EXERCISE :: Find every line in the listing that contains the string "bootstrap", and copy each of those lines.

Collected data:
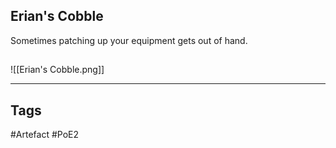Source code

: ## Erian's Cobble
Sometimes patching up your
equipment gets out of hand.
##
![[Erian's Cobble.png]]

---
## Tags
#Artefact
#PoE2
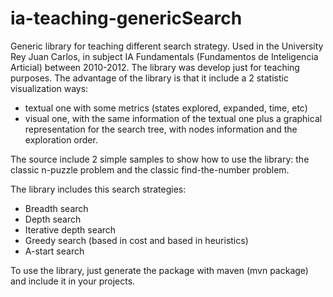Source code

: ia-teaching-genericSearch
=========================

Generic library for teaching different search strategy. Used in the
University Rey Juan Carlos, in subject IA Fundamentals (Fundamentos de
Inteligencia Articial) between 2010-2012.
The library was develop just for teaching purposes.
The advantage of the library is that it include a 2 statistic visualization ways:
- textual one with some metrics (states explored, expanded, time, etc)
- visual one, with the same information of the textual one plus a graphical
  representation for the search tree, with nodes information and the exploration order.

The source include 2 simple samples to show how to use the library: the classic n-puzzle problem
and the classic find-the-number problem.

The library includes this search strategies:
- Breadth search
- Depth search
- Iterative depth search
- Greedy search (based in cost and based in heuristics)
- A-start search

To use the library, just generate the package with maven (mvn package) and include it
in your projects.
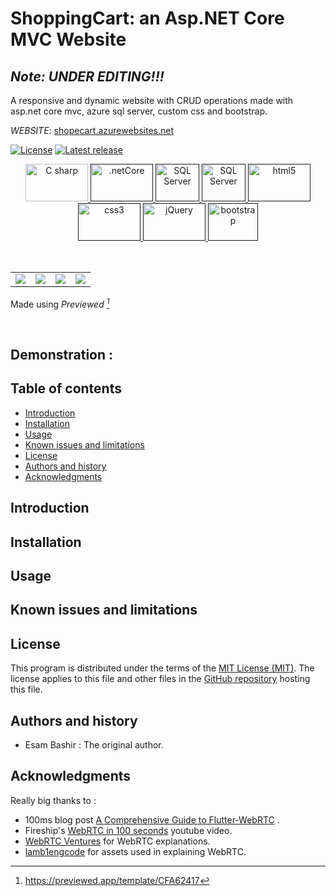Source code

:ShoppingCart: an Asp.NET Core MVC Website 
=================================================
## _Note: UNDER EDITING!!!_

A responsive and dynamic website with CRUD operations made with asp.net core mvc, azure sql server, custom css and bootstrap.

_WEBSITE_: [shopecart.azurewebsites.net](https://shopecart.azurewebsites.net)

[![License](https://img.shields.io/badge/License-MIT-lightgray.svg?style=flat-square)](https://spdx.org/licenses/MIT.html)
[![Latest release](http://img.shields.io/badge/beta-0.1.0-blue.svg?style=flat-square)](./)

<p align="center">
<a href="https://dotnet.microsoft.com/en-us/languages/csharp" target="_blank" rel="noreferrer"> <img src="https://cdn.jsdelivr.net/gh/devicons/devicon/icons/csharp/csharp-original.svg" alt="C sharp" width="100" height="60"/> </a>
<a href="" target="_blank" rel="noreferrer"> <img src="https://upload.wikimedia.org/wikipedia/commons/e/ee/.NET_Core_Logo.svg" alt=".netCore" width="100" height="60"/> </a> 
<a href="" target="_blank" rel="noreferrer"> <img src="https://seeklogo.com/images/M/microsoft-sql-server-logo-96AF49E2B3-seeklogo.com.png" alt="SQL Server" width="70" height="60"/> </a> 
<a href="" target="_blank" rel="noreferrer"> <img src="https://upload.wikimedia.org/wikipedia/commons/f/fa/Microsoft_Azure.svg" alt="SQL Server" width="70" height="60"/> </a> 
<a href="" target="_blank" rel="noreferrer"> <img src="https://www.vectorlogo.zone/logos/w3_html5/w3_html5-icon.svg" alt="html5" width="100" height="60"/> </a>
<a href="" target="_blank" rel="noreferrer"> <img src="https://www.vectorlogo.zone/logos/w3_css/w3_css-icon.svg" alt="css3" width="100" height="60"/> </a> 
<a href="" target="_blank" rel="noreferrer"> <img src="https://www.vectorlogo.zone/logos/jquery/jquery-icon.svg" alt="jQuery" width="100" height="60"/> </a>  
<a href="" target="_blank" rel="noreferrer"> <img src="https://upload.wikimedia.org/wikipedia/commons/b/b2/Bootstrap_logo.svg" alt="bootstrap" width="80" height="60"/> </a>

</p>



</br>



|                              |                              |                              |                       |
| :---------------------------:|:----------------------------:|:----------------------------:|:---------------------:|
| ![](screenshots/image1.png)  |  ![](screenshots/image2.png) | ![](screenshots/image3.png)  |  ![](screenshots/image4.png)|

Made using _Previewed [^1]_

[^1]: https://previewed.app/template/CFA62417


</br>

## **Demonstration :**



Table of contents
-----------------

* [Introduction](#introduction)
* [Installation](#installation)
* [Usage](#usage)
* [Known issues and limitations](#known-issues-and-limitations)
* [License](#license)
* [Authors and history](#authors-and-history)
* [Acknowledgments](#acknowledgments)



Introduction
------------



Installation
------------

Usage
-----


Known issues and limitations
----------------------------
   


License
-------

This program is distributed under the terms of the [MIT License (MIT)](https://spdx.org/licenses/MIT.html).  The license applies to this file and other files in the [GitHub repository](https://github.com/esammahdi/Processing/edit/main/Terrain%20Generator/) hosting this file.


Authors and history
---------------------------

* Esam Bashir : The original author.


Acknowledgments
---------------

Really big thanks to : 

- 100ms blog post [A Comprehensive Guide to Flutter-WebRTC](https://www.100ms.live/blog/flutter-webrtc#about-the-flutter-webrtc-server) .
- Fireship's [WebRTC in 100 seconds](https://www.youtube.com/watch?v=WmR9IMUD_CY) youtube video.
- [WebRTC Ventures](https://webrtc.ventures/) for WebRTC explanations.
- [lamb1engcode](https://github.com/lamb1engcode/sandbox_webrtc-flutter?ref=flutterawesome.com) for assets used in explaining WebRTC.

REPLY ::
A responsive and dynamic website with CRUD operations made with asp.net core mvc, azure sql server, custom css and bootstrap.
<a href="" target="_blank" rel="noreferrer"> <img src="https://upload.wikimedia.org/wikipedia/commons/b/b2/Bootstrap_logo.svg" alt="bootstrap" width="80" height="60"/> </a>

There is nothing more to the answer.